= Casino War =

Casino table game

Casino War is a proprietary casino table game based on the game of War. It is distributed by Shuffle Master, a division of Scientific Games.

==Game play==
The game is normally played with six standard 52 card decks. The cards are ranked in the same way that cards in poker games are ranked, with aces being the highest cards.

One card each is dealt to a dealer and to a player. If the player's card is higher, they win the wager they bet. However, if the dealer's card is higher, the player loses their bet.

A tie occurs when the dealer and the player each have cards of the same rank. In a tie situation, the player has two options:

- The player can surrender, in which case the player loses half the bet.
- The player can go to war, in which case the player must double their stake.

If the player continues play in view of a tie, the dealer burns (discards) three cards before dealing each of them an additional card.

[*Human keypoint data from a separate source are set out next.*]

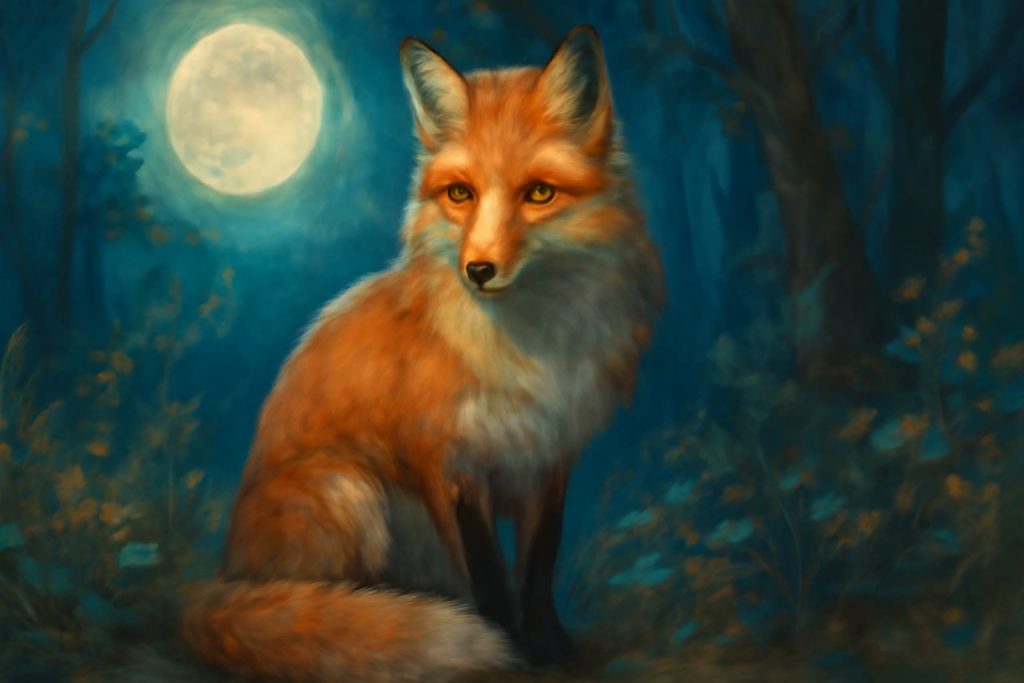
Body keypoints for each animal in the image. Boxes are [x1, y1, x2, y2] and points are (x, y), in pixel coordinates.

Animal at [182, 24, 664, 683]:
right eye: (461, 193)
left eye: (539, 193)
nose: (478, 270)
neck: (526, 353)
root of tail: (224, 575)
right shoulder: (451, 462)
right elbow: (489, 578)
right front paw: (506, 650)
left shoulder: (549, 456)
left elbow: (538, 568)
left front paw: (550, 648)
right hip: (349, 491)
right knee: (323, 606)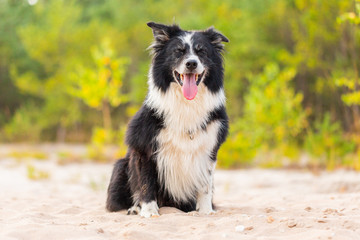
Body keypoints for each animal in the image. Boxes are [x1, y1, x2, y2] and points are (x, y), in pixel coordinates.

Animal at [106, 22, 228, 218]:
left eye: (201, 52)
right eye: (178, 51)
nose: (191, 63)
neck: (186, 104)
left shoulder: (209, 150)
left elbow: (205, 185)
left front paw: (205, 211)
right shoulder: (144, 148)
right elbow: (146, 183)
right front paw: (149, 212)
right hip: (120, 167)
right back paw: (135, 208)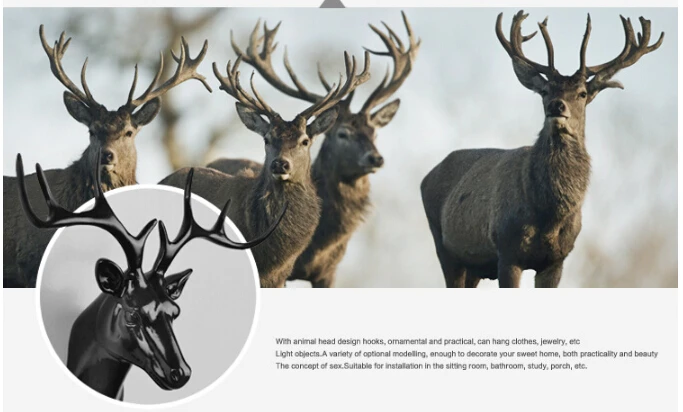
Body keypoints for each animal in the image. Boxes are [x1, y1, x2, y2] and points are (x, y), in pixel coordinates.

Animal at [420, 11, 664, 288]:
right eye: (545, 90)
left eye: (582, 93)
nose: (557, 106)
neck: (549, 215)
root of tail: (426, 177)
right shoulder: (507, 250)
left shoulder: (557, 259)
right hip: (445, 248)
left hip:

If the player's card is ranked higher than the dealer's, then the player wins the amount of their original wager only. If the dealer's card is ranked higher than the player's, the player loses their (doubled) wager. If the ranks are equal, then the player wins the amount of their doubled wager.

A side bet is offered by which a player can bet on ties. If the player bets on the tie, and their card matches the dealer's, then the player wins 10 to 1 to their original wager on the tie bet.

==Strategy and house advantage==
Surrendering has a slightly higher advantage for the house in the case that a bonus payout is offered, so based on the expected value probabilities a player should never surrender.

The dealer and the player each have a 46.3% chance of winning on the first card (in a standard game with 6 decks), so this seems like an even money game. The house advantage, however, comes from what happens in the case of a tie.

The house advantage increases with the number of decks in play and decreases in casinos who offer a bonus payout. The house advantage for this game is usually over 2%.

==History==
The game was developed by Bet Technology, a small company based in Carson City, Nevada. The patent on the game was filed in 1993. By 1994, the game was offered at five Northern Nevada casinos, beginning with Harrah's Tahoe.

In 2004, Shuffle Master acquired most of Bet Technology's assets, including Casino War.